Dataset excerpts:
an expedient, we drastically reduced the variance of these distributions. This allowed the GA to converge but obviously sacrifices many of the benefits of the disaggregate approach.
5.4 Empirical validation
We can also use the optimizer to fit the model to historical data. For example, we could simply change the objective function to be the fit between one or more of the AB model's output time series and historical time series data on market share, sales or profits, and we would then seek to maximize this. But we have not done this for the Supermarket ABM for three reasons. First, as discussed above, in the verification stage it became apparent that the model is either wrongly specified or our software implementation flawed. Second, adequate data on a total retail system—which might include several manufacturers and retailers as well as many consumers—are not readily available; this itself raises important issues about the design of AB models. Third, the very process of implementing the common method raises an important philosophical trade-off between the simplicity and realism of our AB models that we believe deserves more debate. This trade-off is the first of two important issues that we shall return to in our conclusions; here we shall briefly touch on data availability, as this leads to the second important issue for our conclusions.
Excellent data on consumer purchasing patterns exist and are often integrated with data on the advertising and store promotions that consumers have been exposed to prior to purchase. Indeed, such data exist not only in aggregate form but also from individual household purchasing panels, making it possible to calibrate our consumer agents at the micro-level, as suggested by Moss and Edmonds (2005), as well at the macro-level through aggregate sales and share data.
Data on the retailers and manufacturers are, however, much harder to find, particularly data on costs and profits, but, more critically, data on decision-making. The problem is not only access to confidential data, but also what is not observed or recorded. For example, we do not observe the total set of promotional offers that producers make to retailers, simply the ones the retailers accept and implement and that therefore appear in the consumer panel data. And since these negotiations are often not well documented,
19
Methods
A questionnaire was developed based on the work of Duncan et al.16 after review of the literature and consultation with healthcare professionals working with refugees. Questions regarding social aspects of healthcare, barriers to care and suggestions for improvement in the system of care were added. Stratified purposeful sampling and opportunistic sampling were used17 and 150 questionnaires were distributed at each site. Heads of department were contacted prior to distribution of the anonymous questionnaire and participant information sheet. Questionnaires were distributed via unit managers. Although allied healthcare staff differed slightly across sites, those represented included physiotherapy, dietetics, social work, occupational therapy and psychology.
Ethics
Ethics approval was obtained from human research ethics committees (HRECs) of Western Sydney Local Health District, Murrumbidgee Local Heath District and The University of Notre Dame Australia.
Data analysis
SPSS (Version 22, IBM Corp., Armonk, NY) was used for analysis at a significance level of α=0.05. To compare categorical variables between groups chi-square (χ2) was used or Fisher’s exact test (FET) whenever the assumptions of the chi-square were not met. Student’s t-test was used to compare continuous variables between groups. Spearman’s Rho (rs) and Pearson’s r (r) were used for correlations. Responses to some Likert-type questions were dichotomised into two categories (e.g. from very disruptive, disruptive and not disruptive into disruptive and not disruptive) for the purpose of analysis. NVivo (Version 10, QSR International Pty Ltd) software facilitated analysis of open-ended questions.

Brief —
Output all of the entries, exactly as they are written.

Solved problem —
an expedient, we drastically reduced the variance of these distributions. This allowed the GA to converge but obviously sacrifices many of the benefits of the disaggregate approach.
5.4 Empirical validation
We can also use the optimizer to fit the model to historical data. For example, we could simply change the objective function to be the fit between one or more of the AB model's output time series and historical time series data on market share, sales or profits, and we would then seek to maximize this. But we have not done this for the Supermarket ABM for three reasons. First, as discussed above, in the verification stage it became apparent that the model is either wrongly specified or our software implementation flawed. Second, adequate data on a total retail system—which might include several manufacturers and retailers as well as many consumers—are not readily available; this itself raises important issues about the design of AB models. Third, the very process of implementing the common method raises an important philosophical trade-off between the simplicity and realism of our AB models that we believe deserves more debate. This trade-off is the first of two important issues that we shall return to in our conclusions; here we shall briefly touch on data availability, as this leads to the second important issue for our conclusions.
Excellent data on consumer purchasing patterns exist and are often integrated with data on the advertising and store promotions that consumers have been exposed to prior to purchase. Indeed, such data exist not only in aggregate form but also from individual household purchasing panels, making it possible to calibrate our consumer agents at the micro-level, as suggested by Moss and Edmonds (2005), as well at the macro-level through aggregate sales and share data.
Data on the retailers and manufacturers are, however, much harder to find, particularly data on costs and profits, but, more critically, data on decision-making. The problem is not only access to confidential data, but also what is not observed or recorded. For example, we do not observe the total set of promotional offers that producers make to retailers, simply the ones the retailers accept and implement and that therefore appear in the consumer panel data. And since these negotiations are often not well documented,
19
Methods
A questionnaire was developed based on the work of Duncan et al.16 after review of the literature and consultation with healthcare professionals working with refugees. Questions regarding social aspects of healthcare, barriers to care and suggestions for improvement in the system of care were added. Stratified purposeful sampling and opportunistic sampling were used17 and 150 questionnaires were distributed at each site. Heads of department were contacted prior to distribution of the anonymous questionnaire and participant information sheet. Questionnaires were distributed via unit managers. Although allied healthcare staff differed slightly across sites, those represented included physiotherapy, dietetics, social work, occupational therapy and psychology.
Ethics
Ethics approval was obtained from human research ethics committees (HRECs) of Western Sydney Local Health District, Murrumbidgee Local Heath District and The University of Notre Dame Australia.
Data analysis
SPSS (Version 22, IBM Corp., Armonk, NY) was used for analysis at a significance level of α=0.05. To compare categorical variables between groups chi-square (χ2) was used or Fisher’s exact test (FET) whenever the assumptions of the chi-square were not met. Student’s t-test was used to compare continuous variables between groups. Spearman’s Rho (rs) and Pearson’s r (r) were used for correlations. Responses to some Likert-type questions were dichotomised into two categories (e.g. from very disruptive, disruptive and not disruptive into disruptive and not disruptive) for the purpose of analysis. NVivo (Version 10, QSR International Pty Ltd) software facilitated analysis of open-ended questions.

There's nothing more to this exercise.